Si le marchandage olfactif permet de fidéliser la clientèle et d’augmenter les ventes, l’objectif premier se trouve au niveau de l’expérience que vit le consommateur, précise Soumaya Cheikrouhou. La façon de procéder ne se limite pas seulement aux diffuseurs d’odeurs. «Il peut s’agir de vraies odeurs de pâtisserie, de chocolat ou de vaporisateurs de parfums vendus en magasin, etc.» C’est notamment le cas de boulangeries, qui s’assurent que les produits les plus frais soient mis en évidence afin de faire saliver les clients. C’est quand même avec les produits qui sont sur la tablette depuis le plus longtemps qu’un client repartira.  «Bien sur, nous tentons d’écouler la marchandise plus ancienne, tant qu’elle est encore fraîche, mais c’est souvent en voyant un produit fraîchement sorti du four que le client se laisse tenter par une pâtisserie ou un pain,» confirme la gérante de la boulangerie du marché Plouffe de Magog, Magela Lanteigne.

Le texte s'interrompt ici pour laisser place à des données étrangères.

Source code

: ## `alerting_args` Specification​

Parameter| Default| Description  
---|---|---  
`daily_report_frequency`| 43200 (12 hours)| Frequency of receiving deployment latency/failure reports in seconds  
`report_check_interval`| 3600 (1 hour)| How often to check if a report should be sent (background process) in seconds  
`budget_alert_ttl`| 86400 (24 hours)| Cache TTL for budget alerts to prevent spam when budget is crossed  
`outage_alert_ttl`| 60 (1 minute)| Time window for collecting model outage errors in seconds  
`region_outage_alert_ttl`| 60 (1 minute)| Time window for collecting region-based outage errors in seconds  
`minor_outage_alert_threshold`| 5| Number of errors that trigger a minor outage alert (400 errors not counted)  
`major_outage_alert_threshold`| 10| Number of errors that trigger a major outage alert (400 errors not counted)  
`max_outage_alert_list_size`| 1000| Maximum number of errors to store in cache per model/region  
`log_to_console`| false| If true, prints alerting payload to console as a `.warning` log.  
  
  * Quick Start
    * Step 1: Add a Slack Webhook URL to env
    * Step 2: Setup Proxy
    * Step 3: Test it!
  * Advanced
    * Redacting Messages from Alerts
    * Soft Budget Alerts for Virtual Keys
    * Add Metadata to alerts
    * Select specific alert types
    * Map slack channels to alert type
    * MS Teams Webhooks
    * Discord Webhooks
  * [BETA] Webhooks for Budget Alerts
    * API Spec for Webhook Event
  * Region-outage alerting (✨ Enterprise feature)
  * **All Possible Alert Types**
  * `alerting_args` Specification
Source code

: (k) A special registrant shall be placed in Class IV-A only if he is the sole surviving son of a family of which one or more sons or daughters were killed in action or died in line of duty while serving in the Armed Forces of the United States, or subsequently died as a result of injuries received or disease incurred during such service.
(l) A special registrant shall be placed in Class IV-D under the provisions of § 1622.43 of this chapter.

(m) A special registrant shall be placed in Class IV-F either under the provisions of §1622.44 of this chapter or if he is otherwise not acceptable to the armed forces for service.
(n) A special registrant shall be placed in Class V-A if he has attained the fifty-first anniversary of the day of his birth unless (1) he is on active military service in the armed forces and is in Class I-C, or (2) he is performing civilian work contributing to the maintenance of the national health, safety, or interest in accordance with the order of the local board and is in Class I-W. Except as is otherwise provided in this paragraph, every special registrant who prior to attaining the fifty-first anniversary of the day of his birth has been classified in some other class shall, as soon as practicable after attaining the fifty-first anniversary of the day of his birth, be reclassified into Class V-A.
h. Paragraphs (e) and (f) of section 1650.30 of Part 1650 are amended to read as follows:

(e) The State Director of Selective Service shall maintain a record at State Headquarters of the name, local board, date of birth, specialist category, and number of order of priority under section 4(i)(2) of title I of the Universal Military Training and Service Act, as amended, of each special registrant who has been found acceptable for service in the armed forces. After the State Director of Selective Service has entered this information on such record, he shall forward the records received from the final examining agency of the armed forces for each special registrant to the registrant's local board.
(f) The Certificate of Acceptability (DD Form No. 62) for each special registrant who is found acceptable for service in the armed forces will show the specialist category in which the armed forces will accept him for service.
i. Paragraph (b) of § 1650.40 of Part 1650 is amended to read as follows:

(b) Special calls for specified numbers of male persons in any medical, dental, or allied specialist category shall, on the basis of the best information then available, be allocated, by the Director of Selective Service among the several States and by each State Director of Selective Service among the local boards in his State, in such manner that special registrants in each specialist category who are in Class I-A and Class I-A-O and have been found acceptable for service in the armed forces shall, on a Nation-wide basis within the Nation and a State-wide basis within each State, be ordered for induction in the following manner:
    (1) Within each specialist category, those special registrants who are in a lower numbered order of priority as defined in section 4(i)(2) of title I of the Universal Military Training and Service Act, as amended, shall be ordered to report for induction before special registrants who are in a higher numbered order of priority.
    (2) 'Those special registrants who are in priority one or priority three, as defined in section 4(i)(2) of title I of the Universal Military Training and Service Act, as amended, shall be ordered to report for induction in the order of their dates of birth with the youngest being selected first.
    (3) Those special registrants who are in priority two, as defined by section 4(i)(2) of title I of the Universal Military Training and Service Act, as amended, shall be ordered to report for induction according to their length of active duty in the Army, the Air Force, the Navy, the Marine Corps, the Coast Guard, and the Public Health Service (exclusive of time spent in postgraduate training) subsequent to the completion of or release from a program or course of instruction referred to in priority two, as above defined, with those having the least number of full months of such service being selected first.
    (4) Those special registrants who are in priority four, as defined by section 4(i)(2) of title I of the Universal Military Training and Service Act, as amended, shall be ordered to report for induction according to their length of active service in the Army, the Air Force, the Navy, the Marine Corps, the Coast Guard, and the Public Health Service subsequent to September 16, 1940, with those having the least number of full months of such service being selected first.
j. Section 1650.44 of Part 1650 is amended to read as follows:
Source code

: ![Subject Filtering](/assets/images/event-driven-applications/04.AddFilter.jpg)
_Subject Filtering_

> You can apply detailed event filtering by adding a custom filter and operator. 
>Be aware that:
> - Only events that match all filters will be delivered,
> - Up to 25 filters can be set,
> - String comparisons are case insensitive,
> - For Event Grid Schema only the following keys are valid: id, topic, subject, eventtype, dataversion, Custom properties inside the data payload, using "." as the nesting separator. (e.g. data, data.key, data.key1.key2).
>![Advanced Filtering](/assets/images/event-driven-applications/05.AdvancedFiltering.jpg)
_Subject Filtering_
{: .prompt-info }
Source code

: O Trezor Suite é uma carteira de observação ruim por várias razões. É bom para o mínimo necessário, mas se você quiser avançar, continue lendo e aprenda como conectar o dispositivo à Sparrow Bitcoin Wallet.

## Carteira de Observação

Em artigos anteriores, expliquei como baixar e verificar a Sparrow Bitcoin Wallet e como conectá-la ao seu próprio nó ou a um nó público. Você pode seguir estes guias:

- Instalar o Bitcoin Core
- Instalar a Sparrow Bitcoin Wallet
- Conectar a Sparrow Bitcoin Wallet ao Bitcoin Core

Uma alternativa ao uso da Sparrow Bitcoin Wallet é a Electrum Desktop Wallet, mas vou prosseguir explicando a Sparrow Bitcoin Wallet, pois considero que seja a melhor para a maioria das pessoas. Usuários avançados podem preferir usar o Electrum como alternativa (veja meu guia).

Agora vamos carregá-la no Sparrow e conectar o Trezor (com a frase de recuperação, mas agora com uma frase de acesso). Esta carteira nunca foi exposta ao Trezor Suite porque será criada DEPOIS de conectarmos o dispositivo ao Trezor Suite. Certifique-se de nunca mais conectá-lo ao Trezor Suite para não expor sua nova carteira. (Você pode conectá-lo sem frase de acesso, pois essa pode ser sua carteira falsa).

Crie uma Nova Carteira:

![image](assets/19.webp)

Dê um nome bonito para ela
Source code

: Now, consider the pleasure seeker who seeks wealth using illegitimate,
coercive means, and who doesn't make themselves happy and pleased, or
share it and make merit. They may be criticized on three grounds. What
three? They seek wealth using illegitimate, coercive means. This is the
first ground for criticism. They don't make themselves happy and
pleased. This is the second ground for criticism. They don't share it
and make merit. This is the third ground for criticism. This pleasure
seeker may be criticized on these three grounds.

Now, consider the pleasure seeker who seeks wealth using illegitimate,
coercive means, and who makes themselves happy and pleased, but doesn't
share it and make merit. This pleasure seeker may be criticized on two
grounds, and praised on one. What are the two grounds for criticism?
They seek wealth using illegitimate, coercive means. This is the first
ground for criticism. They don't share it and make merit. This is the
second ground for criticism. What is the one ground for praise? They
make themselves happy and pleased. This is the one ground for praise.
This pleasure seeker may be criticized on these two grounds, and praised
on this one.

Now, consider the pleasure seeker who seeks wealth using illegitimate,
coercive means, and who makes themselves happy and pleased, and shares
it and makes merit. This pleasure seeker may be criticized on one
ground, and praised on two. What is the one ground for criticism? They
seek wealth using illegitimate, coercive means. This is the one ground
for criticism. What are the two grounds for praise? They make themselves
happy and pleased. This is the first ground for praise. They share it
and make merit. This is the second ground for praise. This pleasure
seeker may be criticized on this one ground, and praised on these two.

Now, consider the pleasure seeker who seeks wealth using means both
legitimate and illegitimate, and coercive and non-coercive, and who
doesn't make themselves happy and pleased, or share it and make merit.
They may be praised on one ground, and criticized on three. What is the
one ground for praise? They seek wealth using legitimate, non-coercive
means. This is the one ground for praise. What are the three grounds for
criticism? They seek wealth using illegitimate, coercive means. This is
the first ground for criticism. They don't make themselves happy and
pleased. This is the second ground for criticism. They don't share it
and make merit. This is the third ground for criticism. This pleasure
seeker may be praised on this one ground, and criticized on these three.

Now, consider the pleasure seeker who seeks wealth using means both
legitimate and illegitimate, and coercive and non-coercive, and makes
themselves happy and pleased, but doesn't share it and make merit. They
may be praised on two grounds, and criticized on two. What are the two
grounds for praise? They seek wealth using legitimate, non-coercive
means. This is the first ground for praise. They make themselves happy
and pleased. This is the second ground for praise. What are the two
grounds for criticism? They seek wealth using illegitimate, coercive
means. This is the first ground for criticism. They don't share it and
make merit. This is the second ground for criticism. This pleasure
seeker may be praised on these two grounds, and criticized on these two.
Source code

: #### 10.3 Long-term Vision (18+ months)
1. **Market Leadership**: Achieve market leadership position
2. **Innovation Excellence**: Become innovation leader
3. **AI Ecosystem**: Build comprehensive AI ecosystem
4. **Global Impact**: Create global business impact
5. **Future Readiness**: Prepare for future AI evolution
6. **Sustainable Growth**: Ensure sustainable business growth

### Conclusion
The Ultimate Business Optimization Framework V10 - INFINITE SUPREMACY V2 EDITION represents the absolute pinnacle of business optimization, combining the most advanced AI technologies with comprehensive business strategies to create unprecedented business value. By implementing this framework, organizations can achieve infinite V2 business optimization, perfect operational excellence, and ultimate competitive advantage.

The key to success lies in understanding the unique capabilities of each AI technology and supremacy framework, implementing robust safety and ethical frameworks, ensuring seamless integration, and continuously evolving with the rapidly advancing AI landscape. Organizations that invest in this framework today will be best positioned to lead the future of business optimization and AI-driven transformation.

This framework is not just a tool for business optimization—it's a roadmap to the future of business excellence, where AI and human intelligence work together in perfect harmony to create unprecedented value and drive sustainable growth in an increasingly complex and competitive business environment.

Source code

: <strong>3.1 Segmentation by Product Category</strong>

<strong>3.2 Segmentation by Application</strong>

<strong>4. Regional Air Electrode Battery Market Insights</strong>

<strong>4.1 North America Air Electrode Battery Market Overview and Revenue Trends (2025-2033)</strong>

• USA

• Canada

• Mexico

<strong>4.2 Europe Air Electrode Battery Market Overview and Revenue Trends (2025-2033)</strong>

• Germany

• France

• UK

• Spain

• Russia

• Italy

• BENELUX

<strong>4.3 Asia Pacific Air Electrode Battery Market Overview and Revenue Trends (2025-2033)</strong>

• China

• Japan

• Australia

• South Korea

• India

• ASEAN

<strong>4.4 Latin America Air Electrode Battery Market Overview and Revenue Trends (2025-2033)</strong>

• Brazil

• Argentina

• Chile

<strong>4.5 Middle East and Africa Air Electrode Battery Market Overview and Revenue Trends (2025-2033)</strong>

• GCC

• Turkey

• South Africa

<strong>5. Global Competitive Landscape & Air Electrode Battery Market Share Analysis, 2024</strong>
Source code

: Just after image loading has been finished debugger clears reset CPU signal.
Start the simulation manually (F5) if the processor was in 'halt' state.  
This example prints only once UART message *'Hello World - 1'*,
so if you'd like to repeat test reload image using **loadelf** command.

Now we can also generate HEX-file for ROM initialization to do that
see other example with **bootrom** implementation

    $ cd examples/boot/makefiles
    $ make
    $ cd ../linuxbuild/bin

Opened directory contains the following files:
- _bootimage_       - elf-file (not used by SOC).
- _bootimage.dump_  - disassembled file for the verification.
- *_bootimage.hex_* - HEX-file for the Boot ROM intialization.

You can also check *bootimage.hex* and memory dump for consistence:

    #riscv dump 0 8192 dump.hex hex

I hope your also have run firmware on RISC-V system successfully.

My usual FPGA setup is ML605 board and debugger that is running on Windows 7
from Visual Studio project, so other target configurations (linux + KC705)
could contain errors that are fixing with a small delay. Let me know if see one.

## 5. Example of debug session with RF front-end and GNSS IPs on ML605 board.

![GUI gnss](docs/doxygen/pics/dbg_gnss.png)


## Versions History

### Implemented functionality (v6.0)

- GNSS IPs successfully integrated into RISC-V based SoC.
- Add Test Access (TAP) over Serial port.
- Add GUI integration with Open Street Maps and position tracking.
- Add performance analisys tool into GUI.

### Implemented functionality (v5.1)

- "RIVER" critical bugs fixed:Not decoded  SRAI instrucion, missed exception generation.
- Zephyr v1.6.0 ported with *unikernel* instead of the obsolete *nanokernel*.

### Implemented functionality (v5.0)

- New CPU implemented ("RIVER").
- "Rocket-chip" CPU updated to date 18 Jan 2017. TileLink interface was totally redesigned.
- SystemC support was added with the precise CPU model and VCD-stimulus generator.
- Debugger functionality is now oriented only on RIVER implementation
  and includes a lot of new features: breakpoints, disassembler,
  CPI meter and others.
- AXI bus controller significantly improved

La technique gagne également en popularité dans les hôtels. L’utilisation de diffuseurs d’odeurs dans les plus grands espaces permet plus de subtilité et crée un climat chaleureux à l’arrivée et au départ des clients. «Nous recevons beaucoup de commentaires de nos clients qui apprécient l’odeur un peu rustique qui règne dans le lobby», assure l’adjointe administrative de l’Hôtel Continental, Lynda Cooper. En mettant les pieds dans le magnifique édifice, le contraste avec la grise journée de février est frappant.  «Nous avons recours aux diffuseurs d’odeurs seulement dans les lieux publics, comme le lobby» précise Lynda Cooper. Cet hôtel de la rue St-Antoine ne diffuse toutefois pas de fragrances jusque dans les chambres. «Il y a d’abord la question des allergies qui pourraient être problématique pour certains clients» poursuit-elle. Il y a également une simple question de confort. «D’autres n’apprécient simplement pas d’avoir ce genre d’appareil dans leur chambre et nous préférons ne pas en avoir du tout.»

Cette inondation de fragrance pourrait être suffisante pour donner la nausée à bien des clients. À tout le moins, lorsque vient le temps pour le consommateur de faire un achat, son jugement est parfois altéré par ce qui s’infiltre dans son nez. Si le stratège olfactif est moins évident à flairer que celui de Redbull, l’effet se décèle pratiquement à vue d’œil.